▶ **Source extract**:
== Segment start ==

Further, it should be noted that similar provisions
overriding the privilege against self-incrimination exist at section 206 of the
POC Act.[28]
2.20
The department elaborated on the above points, noting that Part 9.5.3 of
the Guide states that it may be appropriate to override the privilege against
self‑incrimination 'where it could seriously undermine the effectiveness
of a regulatory scheme and prevent the collection of evidence.'[29] The department explained that for some unexplained wealth matters relevant
information can only be obtained from persons with some connection to criminal
conduct, such as 'the individual that committed the original crime, a financial
institution that dealt with property suspected of being proceeds of an offence
or professional intermediaries responsible for laundering the property through
legal structures.' The department argued that to allow these individuals to
rely on the privilege against self-incrimination 'would frustrate the operation
of production orders and, in many cases, would prevent law enforcement from
gathering the information required to support the unexplained wealth action.'[30]
2.21
The department maintained that production orders as proposed by the bill
have been designed to minimise the impact on a person's privilege against self‑incrimination
as production orders can only be made by a court and magistrates retain the
discretion to not make a production order.[31] The department also noted that pursuant to subclause 1(3) of new Schedule 1,
production orders have a narrow scope and therefore the risk of the privilege
of self-incrimination being overridden is minimised.[32]
2.22
Finally, the department reiterated that the abrogation of the privilege
against self-incrimination already exists for current production orders under
paragraph 206(1)(a) of the POC Act.[33] Consequently, the department noted that the bill does not change the current
Commonwealth arrangements concerning production orders, but rather extends the
current arrangements to States and Territories that participate in the Scheme.[34]
Use and derivative use immunities
2.23
The Scrutiny Committee noted that where privilege against
self-incrimination has been overridden, it will consider 'the extent to which
the use of self-incriminating evidence is limited by use or derivative use
immunity provisions.'[35] The Scrutiny Committee explained the difference between a 'use immunity' and a 'derivative
use immunity':
A use immunity generally provides that the information or
documents produced in response to the statutory requirement (in this case, in
response to a production order) will not be admissible in evidence against the
person that produced it. A derivative use immunity generally provides that
anything obtained as a direct or indirect consequence of the production of the
information or documents will not be admissible in evidence against the person
that produced it.[36]
2.24
Both the Law Council and Scrutiny Committee acknowledged that the bill
contains a use immunity under subclause 5(2) of new Schedule 1, which states
that the document is not admissible in evidence, in a case of a natural person,
except in proceedings relating to the provision of false or misleading
information or documents.[37]
2.25
However, the Law Council and Scrutiny Committee expressed concern that
the bill does not contain a derivative use immunity. They outline that,
pursuant to clause 18 of new Schedule 1, information obtained as a result of a
production order may be disclosed under certain circumstances.[38] Moreover, proposed paragraph 18(5)(b) explicitly allows for the admissibility
of information indirectly obtained through this clause, stating:
...this clause does not affect the admissibility in evidence of any information, document or thing obtained as
an indirect consequence of a disclosure
under this clause.[39]
2.26
The Scrutiny Committee noted that the EM does not sufficiently address
this matter and sought further advice from the minister in relation to the
appropriateness of overriding the privilege against self-incrimination.[40] Analogous recommendations were also made by the Law Council:
- A fuller explanation be provided
in the Explanatory Memorandum of the importance of the public interest and why
the abrogation of the privilege is considered absolutely necessary; and
- Both a use and derivative use
immunity should apply to civil and criminal proceedings.

== Segment end ==

▶ **Record excerpts**:
== Segment start ==

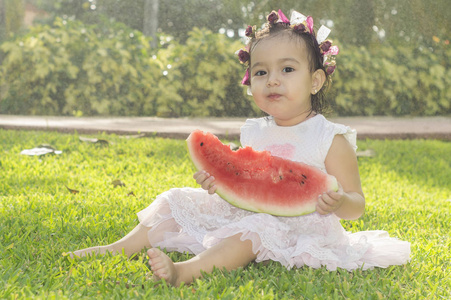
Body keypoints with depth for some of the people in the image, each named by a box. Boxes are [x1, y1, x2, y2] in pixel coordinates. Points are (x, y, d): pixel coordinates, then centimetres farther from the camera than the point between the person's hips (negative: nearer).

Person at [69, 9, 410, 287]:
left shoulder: (331, 140, -7)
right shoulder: (254, 133, 9)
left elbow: (357, 204, -5)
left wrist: (338, 204, -29)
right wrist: (220, 181, -3)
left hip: (297, 226, -6)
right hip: (249, 214, 7)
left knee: (255, 229, -38)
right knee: (179, 201, 2)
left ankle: (187, 270, -53)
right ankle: (123, 247, -1)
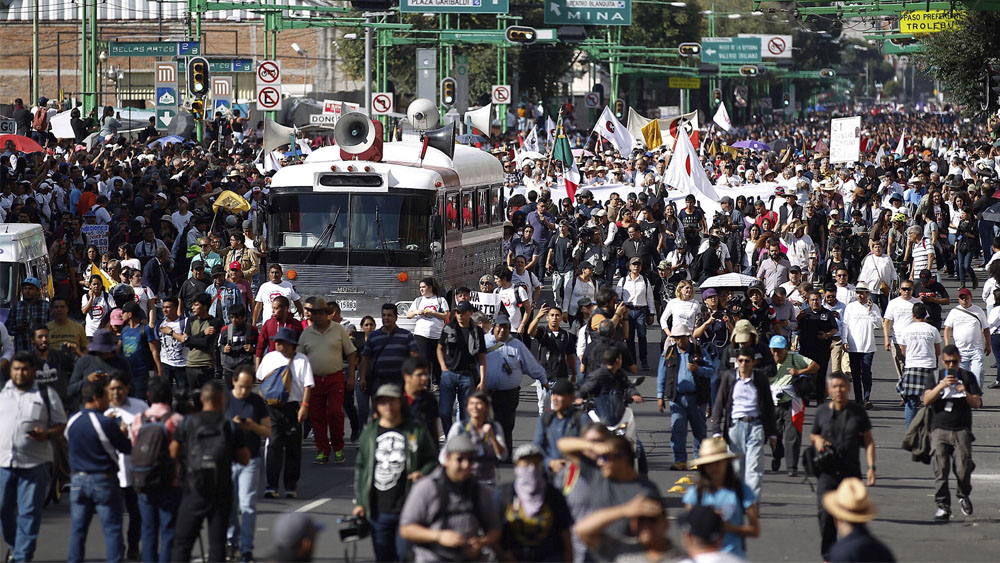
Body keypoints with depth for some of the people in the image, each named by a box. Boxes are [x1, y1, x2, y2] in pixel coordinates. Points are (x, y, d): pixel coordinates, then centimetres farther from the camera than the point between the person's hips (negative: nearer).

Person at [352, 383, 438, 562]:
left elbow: (432, 460, 10)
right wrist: (359, 502, 10)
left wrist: (423, 473, -13)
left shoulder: (416, 430, 2)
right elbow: (360, 468, 15)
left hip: (408, 509, -3)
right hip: (378, 511, 3)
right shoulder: (369, 432, 10)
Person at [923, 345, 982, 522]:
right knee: (941, 468, -8)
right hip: (940, 429, 0)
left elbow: (977, 403, 7)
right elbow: (927, 400, -2)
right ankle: (943, 506, -4)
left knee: (963, 466, -9)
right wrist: (942, 386, -15)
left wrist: (965, 393, -12)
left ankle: (963, 495, 20)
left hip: (962, 430, 0)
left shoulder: (968, 377, 12)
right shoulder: (934, 377, 12)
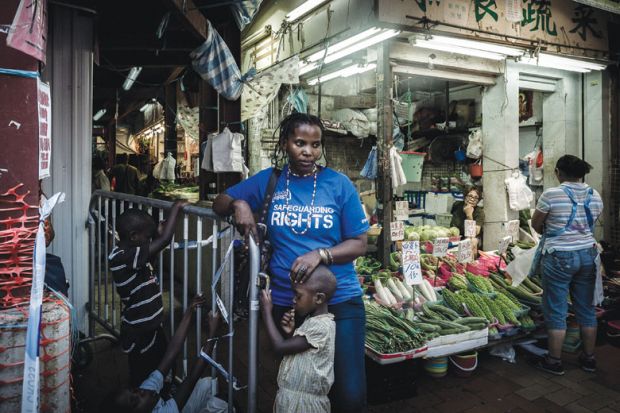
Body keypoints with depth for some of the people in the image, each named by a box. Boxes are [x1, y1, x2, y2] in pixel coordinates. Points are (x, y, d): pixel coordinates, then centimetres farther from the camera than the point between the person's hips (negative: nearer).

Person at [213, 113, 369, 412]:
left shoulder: (339, 184, -4)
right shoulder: (268, 180, 2)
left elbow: (359, 243, -4)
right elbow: (219, 203, 10)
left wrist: (320, 254, -22)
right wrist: (238, 204, -13)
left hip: (340, 300, -1)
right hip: (285, 302, 2)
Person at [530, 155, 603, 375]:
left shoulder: (551, 194, -15)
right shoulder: (595, 196, 2)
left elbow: (535, 224, -4)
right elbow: (590, 223, 12)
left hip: (559, 258, -6)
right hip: (587, 255, 6)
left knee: (556, 311, 4)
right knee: (586, 309, 16)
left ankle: (555, 361, 14)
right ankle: (589, 358, 29)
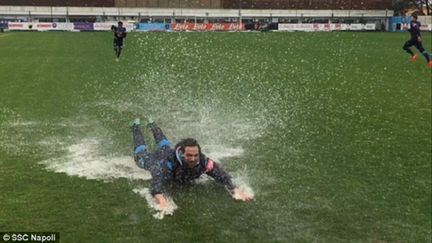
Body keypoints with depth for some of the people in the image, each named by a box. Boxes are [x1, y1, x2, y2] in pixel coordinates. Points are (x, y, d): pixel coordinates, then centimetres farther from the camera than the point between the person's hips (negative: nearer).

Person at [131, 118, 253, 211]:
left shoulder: (203, 161, -45)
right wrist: (162, 203, -83)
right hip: (157, 160, -3)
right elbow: (158, 183, -65)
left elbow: (221, 175, -47)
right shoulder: (170, 161, -53)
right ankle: (136, 126, 55)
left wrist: (236, 191, -64)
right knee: (142, 155, 30)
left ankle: (152, 125, 65)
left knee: (165, 146, 37)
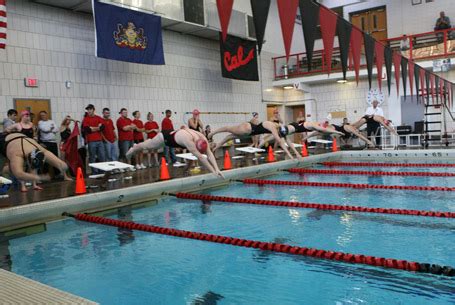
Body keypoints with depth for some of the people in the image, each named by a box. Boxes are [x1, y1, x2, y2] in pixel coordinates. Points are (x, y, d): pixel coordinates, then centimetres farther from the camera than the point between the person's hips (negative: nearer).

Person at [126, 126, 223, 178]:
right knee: (147, 146, 23)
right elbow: (200, 157, -52)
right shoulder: (188, 140, -50)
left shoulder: (203, 139, -31)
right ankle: (133, 149, 56)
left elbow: (210, 154, -35)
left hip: (174, 135, 6)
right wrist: (213, 171, -51)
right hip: (166, 137, -5)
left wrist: (217, 169, -46)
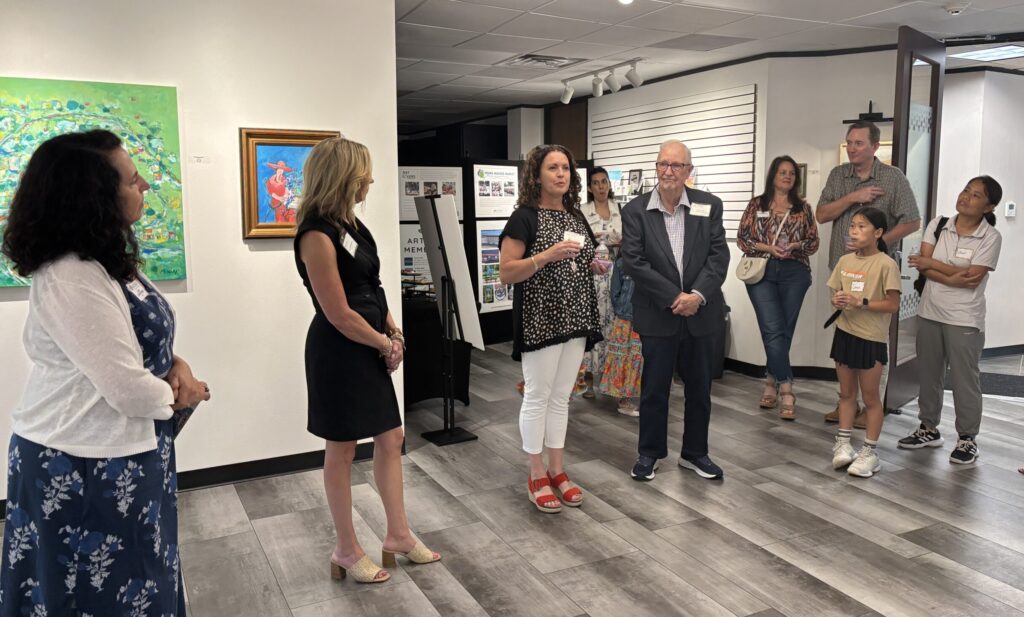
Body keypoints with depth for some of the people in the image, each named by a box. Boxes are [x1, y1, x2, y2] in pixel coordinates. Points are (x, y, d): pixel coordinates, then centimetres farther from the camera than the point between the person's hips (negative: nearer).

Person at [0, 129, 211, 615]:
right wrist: (181, 395, -7)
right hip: (83, 470, -9)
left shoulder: (109, 260, 7)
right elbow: (129, 390, -27)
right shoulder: (70, 280, -25)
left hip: (116, 455, 9)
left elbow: (143, 340, 16)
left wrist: (176, 366, -4)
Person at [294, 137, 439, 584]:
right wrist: (386, 344, -8)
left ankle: (398, 535, 31)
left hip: (369, 349, 9)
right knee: (342, 451, 6)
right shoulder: (317, 235, -19)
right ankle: (347, 551, 24)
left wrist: (394, 333, 1)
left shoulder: (349, 223, 9)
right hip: (338, 353, -9)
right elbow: (340, 315, -20)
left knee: (391, 439, 15)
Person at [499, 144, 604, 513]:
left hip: (575, 319, 7)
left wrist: (598, 266, 1)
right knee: (537, 397, 2)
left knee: (561, 398, 14)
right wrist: (547, 255, -25)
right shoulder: (525, 217, -8)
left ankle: (558, 471, 24)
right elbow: (506, 273, -14)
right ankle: (536, 477, 15)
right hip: (540, 321, -7)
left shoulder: (575, 216, 13)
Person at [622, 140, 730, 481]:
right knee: (654, 388, 7)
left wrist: (698, 294, -16)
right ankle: (649, 453, 23)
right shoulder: (635, 210, -4)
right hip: (658, 315, -2)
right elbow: (634, 261, -11)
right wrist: (674, 297, -15)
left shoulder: (709, 205, 2)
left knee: (699, 388, 13)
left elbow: (719, 255, -3)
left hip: (701, 312, 2)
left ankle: (695, 452, 29)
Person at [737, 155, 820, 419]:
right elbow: (742, 238, 3)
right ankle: (786, 388, -10)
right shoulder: (756, 205, 7)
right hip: (762, 271, -2)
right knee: (773, 330, -12)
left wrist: (796, 246, -10)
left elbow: (814, 242, 10)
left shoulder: (803, 207, 11)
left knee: (785, 330, 3)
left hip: (794, 273, 2)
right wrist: (768, 247, -11)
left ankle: (773, 381, 17)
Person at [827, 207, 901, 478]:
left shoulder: (886, 265, -13)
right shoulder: (845, 260, 5)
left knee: (870, 397, 6)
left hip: (872, 338, -5)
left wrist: (861, 302, -24)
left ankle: (870, 452, 15)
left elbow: (892, 305, -14)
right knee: (846, 393, 15)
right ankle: (843, 444, 25)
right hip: (845, 333, 5)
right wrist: (837, 301, -12)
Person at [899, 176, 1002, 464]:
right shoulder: (938, 225, 2)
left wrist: (933, 264, -13)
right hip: (929, 312, 4)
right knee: (928, 374, 14)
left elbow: (972, 278, -17)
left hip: (964, 319, -4)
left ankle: (967, 438, 17)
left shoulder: (991, 237, -9)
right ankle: (929, 428, 29)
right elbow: (923, 265, -7)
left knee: (965, 379, 3)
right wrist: (953, 279, -20)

== Segment end ==

▶ **Required action**: Translate this sentence from the extract on self-incrimination into Spanish: "A derivative use immunity generally provides that anything obtained as a direct or indirect consequence of the production of the information or documents will not be admissible in evidence against the person that produced it." The listing above is separate material with no connection to the extract on self-incrimination.

▶ **Answer section**: Una inmunidad de uso derivado generalmente dispone que nada de lo obtenido como consecuencia directa o indirecta de la presentación de la información o los documentos será admisible como prueba contra la persona que los presentó.